* **ПУНКТ ЗАДАНИЯ 1**
Ответьте по тексту страницы на следующие вопросы:
(а) В каком году вышел «Стоунер»?
(б) Кто перевел роман во Франции?
(в) Какая книжная сеть в 2013 году объявила роман книгой года?

Она чувствовала, что ее напряженная приветливая улыбка переходит в злое выражение, и ей каждую минуту казалось, что она сейчас заплачет»). То есть даже не сам рассказ, а его суть, много раз повторенную и в других чеховских текстах: фальшь «обычной жизни» нестерпима до полной невыносимости, до задыхания, до самоубийственности, но высокомерный отказ от нее может быть еще более разрушительным и жестоким.
И если бы у слова «литература» не было стольких отрицательных коннотаций, можно было бы сказать, что в этом кино – и даже в одном только повороте головы Макдорманд, в ее приподнятой брови – ее больше, чем в множестве выходящих сегодня литературных произведений. Смысла там точно больше. Вернее, смыслов.
«Стоунер» Джона Уильямса
Это не просто прекрасная книга, но и одно из самых сильных гуманистических высказываний, с которыми я сталкивалась за последнее время. То обстоятельство, что это высказывание было сделано 50 лет назад («Стоунер» вышел в 1965 году), дела сильно не меняет – роман Джона Уильямса не устарел ни на йоту. Не только потому, что хорошие книги вообще не устаревают, но и потому, что предметом здесь является только и исключительно человеческая психика в ее начальном, «чистом» понимании, психика от греческого слова «душа» – то есть субстанция, не то чтобы кардинально меняющаяся за несколько десятков лет.
«Стоунера» относят к «спасенным от забвения шедеврам». Но все же его судьба немного отличается от других книг, получивших новую жизнь в рамках американской индустрии установления литературной справедливости, которая с регулярностью поставляет все новые и новые забытые тексты (и да, практически все они оказываются и впрямь хорошими).
К роману Уильямса теперешний громкий успех пришел сначала в Европе. Во Франции его перевела и разрекламировала известная писательница Анна Гавальда, в Англии его в унисон прославляли критики, а в 2013-м книжная сеть Waterstones объявила роман умершего 20 лет назад писателя книгой года. Потом эта слава отрикошетила обратно в Америку, где после переиздания в 2007 году «Стоунер» удостоился уважительных рецензий, но все же не общего энтузиазма, – и вот уже журнал The New Yorker называет его «великим американским романом, о котором вы никогда не слышали».

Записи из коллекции
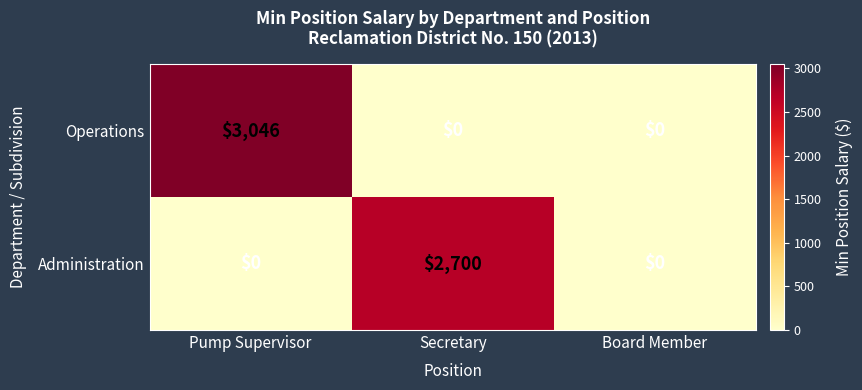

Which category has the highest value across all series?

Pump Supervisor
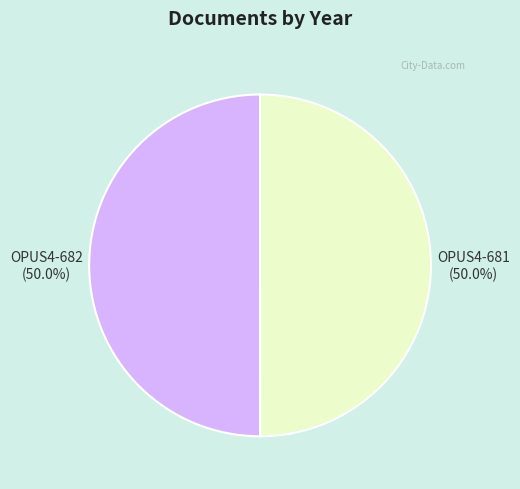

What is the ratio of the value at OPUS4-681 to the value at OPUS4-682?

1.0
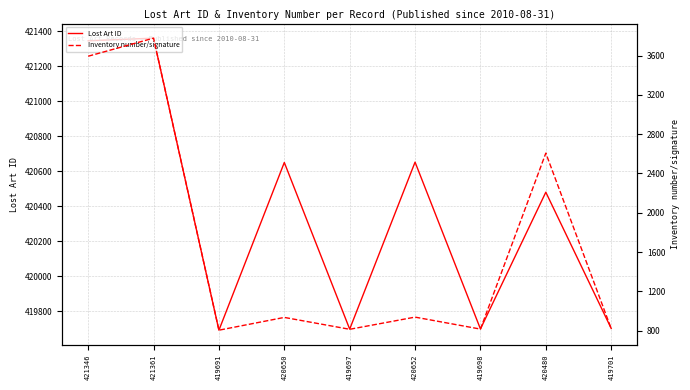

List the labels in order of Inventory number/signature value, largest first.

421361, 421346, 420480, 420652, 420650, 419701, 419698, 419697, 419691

* **ПУНКТ ЗАДАНИЯ 2**
Определите и выпишите все строки, содержащие слово «value». Регистр букв учитывается.

* **РЕШЕНИЕ УПРАЖНЕНИЯ 1**
(а) В 1965 году.
(б) Анна Гавальда.
(в) Waterstones.

* **РЕШЕНИЕ УПРАЖНЕНИЯ 2**
Which category has the highest value across all series?
What is the ratio of the value at OPUS4-681 to the value at OPUS4-682?
List the labels in order of Inventory number/signature value, largest first.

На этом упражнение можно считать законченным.